Avant de convoluer les huit φ(t) avec la fonction de réponse, il a été nécessaire d'augmenter artificiellement le taux d'échantillonnage des enregistrements, la résolution temporelle-fréquentielle de la STFT permise par le taux standard de 44.1 kHz s'étant avérée insatisfaisante. Les fichiers audio ont donc été interpolés pour atteindre un taux d'échantillonnage de 2.0 MHz, puis légèrement lissés à l'aide d'un filtre Savitzky-Golay. La fonction de réponse χ(t) a par la suite été générée avec un pas de temps de 0.5 µs (l'inverse du taux d'échantillonnage de 2.0 MHz) puis convoluée avec les enregistrements (Figure 1), donnant huit différents signaux. s(t). Les spectrogrammes de chacun de ces signaux ont été calculés avec une fenêtre w(t) de type Hann d'une longueur de 20 000 points de temps. La moyenne des spectrogrammes (10), |S(t, f)|, constitue le résultat final du modèle convolutif. On constate sur la Figure 10 que les courbes de fn(t) (équation 1) suivent de près les zones chaudes du spectrogramme moyen, mais que seule la diffraction d'ordre 1 contribue significativement au signal.

calculs et fonctions

Figure 10 - Moyenne des spectrogrammes des huit pulses. Les traits pointillés suivent la courbe analytique du modèle simple (équation (4)). La zone chaude autour de t=0.03 s et f=0 Hz est en fait l'ordre zéro de la diffraction, c'est-à-dire l'écho du pulse réfléchi vers l'observateur sans subir d'interférence.

Conclusion

Les deux modèles présentés dans cet article fournissent des résultats similaires, le plus important étant le glissement des fréquences vers le bas lors du premier dixième de seconde suivant la génération du pulse. Le premier modèle, basé sur la condition d'interférence constructive, permet de dériver les caractéristiques essentielles du phénomène de diffraction de manière simple et analytique. Le modèle convolutif fournit quant à lui un haut degré de réalisme.

La comparaison des deux modèles permet en fait de sonder la nature même de la diffraction au delà du contexte du phénomène acoustique entendu sur la passerelle du MIL. En effet, la diffraction est la plupart du temps expliquée au moyen de concepts tels que la longueur d'onde et le déphasage. Or, elle émerge naturellement du modèle convolutif, qui demeure tout le long dans le domaine temporel et n'utilise jamais de tels concepts.
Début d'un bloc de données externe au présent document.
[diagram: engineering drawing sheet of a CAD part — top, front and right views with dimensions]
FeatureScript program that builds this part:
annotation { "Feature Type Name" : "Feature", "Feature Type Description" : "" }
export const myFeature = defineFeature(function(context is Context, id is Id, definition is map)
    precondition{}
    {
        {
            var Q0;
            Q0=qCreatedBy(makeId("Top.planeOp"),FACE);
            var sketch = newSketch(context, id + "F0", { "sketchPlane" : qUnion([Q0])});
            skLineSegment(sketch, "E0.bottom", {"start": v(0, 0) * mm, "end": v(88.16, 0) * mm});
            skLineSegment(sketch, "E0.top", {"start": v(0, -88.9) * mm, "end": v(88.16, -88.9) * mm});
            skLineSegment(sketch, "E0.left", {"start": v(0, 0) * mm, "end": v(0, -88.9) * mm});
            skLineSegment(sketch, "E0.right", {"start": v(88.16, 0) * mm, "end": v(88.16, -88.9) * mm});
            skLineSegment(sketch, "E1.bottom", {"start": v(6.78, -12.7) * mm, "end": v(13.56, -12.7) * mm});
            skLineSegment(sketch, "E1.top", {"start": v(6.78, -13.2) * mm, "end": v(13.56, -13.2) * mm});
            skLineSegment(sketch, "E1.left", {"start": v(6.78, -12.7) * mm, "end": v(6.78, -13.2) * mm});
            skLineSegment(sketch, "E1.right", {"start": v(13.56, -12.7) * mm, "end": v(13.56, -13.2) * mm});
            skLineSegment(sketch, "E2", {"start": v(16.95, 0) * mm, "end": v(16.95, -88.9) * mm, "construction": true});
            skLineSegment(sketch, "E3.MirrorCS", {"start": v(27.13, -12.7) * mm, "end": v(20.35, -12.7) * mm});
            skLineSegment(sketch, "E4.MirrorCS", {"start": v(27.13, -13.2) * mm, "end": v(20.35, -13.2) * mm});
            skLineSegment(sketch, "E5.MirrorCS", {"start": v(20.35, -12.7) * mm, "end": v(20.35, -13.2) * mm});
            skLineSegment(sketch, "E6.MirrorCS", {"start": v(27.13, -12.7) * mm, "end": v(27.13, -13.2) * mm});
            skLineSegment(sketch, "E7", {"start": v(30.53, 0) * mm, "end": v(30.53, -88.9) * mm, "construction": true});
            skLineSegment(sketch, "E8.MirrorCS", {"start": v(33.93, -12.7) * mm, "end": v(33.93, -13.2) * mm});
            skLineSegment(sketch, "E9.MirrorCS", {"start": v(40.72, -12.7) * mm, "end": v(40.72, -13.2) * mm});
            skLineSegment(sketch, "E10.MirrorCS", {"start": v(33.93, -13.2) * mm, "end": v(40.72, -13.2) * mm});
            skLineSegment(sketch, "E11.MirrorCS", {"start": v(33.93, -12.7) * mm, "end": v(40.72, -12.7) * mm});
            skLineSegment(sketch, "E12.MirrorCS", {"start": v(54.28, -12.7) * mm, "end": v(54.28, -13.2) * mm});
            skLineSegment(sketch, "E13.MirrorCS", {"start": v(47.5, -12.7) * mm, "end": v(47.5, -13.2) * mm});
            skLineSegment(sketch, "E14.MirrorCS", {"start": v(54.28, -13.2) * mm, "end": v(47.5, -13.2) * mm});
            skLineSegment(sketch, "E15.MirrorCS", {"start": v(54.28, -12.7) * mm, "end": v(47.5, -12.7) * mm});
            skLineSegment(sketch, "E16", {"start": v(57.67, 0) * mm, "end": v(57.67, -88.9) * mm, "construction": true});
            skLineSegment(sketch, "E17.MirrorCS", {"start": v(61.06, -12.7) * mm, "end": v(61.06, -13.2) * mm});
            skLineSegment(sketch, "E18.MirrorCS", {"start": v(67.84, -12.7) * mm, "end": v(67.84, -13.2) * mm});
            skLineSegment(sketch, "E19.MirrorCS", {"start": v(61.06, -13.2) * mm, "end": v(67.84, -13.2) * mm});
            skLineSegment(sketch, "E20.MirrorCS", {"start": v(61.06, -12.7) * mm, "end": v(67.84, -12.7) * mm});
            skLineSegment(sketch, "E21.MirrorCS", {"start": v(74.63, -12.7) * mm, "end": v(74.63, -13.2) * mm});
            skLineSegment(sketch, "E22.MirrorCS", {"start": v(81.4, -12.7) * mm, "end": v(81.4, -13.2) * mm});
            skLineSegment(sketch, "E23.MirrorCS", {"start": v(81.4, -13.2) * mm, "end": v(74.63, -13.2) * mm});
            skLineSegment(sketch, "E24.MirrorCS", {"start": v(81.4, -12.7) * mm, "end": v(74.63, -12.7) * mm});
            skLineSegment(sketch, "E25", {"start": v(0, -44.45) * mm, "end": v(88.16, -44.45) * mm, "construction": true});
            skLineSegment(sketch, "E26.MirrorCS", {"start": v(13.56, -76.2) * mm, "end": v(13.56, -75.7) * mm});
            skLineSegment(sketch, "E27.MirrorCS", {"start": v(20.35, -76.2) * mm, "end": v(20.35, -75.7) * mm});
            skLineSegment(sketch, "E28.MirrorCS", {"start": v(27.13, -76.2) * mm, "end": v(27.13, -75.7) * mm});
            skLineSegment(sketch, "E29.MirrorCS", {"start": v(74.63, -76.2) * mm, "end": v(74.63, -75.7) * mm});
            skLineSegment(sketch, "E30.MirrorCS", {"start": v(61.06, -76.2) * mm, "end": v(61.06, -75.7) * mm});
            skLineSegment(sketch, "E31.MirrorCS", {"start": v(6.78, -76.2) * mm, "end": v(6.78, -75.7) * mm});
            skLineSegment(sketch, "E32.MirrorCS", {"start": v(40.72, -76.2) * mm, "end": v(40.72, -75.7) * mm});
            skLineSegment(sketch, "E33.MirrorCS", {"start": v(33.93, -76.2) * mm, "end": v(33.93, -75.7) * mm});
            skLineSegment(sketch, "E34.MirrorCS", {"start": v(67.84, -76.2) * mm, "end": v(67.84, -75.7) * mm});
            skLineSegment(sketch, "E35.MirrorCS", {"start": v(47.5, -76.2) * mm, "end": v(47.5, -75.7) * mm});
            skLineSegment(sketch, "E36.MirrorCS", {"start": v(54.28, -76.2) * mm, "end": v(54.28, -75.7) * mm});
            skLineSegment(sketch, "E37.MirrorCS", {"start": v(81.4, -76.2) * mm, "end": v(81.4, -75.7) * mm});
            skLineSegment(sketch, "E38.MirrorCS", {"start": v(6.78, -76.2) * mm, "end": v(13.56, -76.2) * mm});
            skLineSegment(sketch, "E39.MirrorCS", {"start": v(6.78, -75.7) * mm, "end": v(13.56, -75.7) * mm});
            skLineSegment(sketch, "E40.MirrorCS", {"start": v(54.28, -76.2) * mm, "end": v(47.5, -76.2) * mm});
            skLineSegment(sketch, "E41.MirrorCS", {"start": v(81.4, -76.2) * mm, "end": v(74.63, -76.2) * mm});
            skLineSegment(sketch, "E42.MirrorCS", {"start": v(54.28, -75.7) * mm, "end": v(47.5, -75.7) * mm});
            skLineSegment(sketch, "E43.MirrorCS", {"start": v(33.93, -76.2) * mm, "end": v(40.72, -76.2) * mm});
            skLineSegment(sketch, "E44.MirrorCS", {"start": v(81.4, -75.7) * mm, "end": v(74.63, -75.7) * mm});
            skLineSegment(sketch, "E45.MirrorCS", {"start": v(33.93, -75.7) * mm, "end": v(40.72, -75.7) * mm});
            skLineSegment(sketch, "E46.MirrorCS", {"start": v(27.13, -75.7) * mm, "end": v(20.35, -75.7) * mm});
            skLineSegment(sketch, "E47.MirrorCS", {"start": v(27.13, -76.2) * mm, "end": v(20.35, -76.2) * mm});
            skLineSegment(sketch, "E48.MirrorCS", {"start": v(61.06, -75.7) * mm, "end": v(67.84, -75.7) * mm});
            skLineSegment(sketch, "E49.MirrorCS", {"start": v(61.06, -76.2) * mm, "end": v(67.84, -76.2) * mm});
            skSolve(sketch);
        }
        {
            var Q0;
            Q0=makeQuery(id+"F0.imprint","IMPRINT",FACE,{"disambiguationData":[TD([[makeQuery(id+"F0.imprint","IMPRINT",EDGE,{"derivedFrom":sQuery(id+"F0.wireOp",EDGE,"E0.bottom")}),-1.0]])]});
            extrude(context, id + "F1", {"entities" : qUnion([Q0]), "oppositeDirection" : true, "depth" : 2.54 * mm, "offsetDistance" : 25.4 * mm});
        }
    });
Il va sans dire que nous nous penchons ici que sur la modélisation théorique du phénomène ; la seule confirmation de la validité des modèles provient de la comparaison des résultats représentés aux figures 6 et 10 avec l'observation auditive directe. La suite naturelle expérimentale serait donc de tenter de mesurer l'effet directement au moyen d'instruments audio plus sophistiqués que des microphones de téléphones intelligents.

Valeurs numériques

La table 1 contient les valeurs des constantes numériques utilisées dans l'ensemble des calculs.

Paramètre Valeur
v 343 m/s
d 0.1 m
3.5 m
ymin 0.2 m
ymax 1.2 m
hsou 0.0 m
hobs 1.7 m

TABLE 1 - Valeurs numériques utilisées dans les calculs.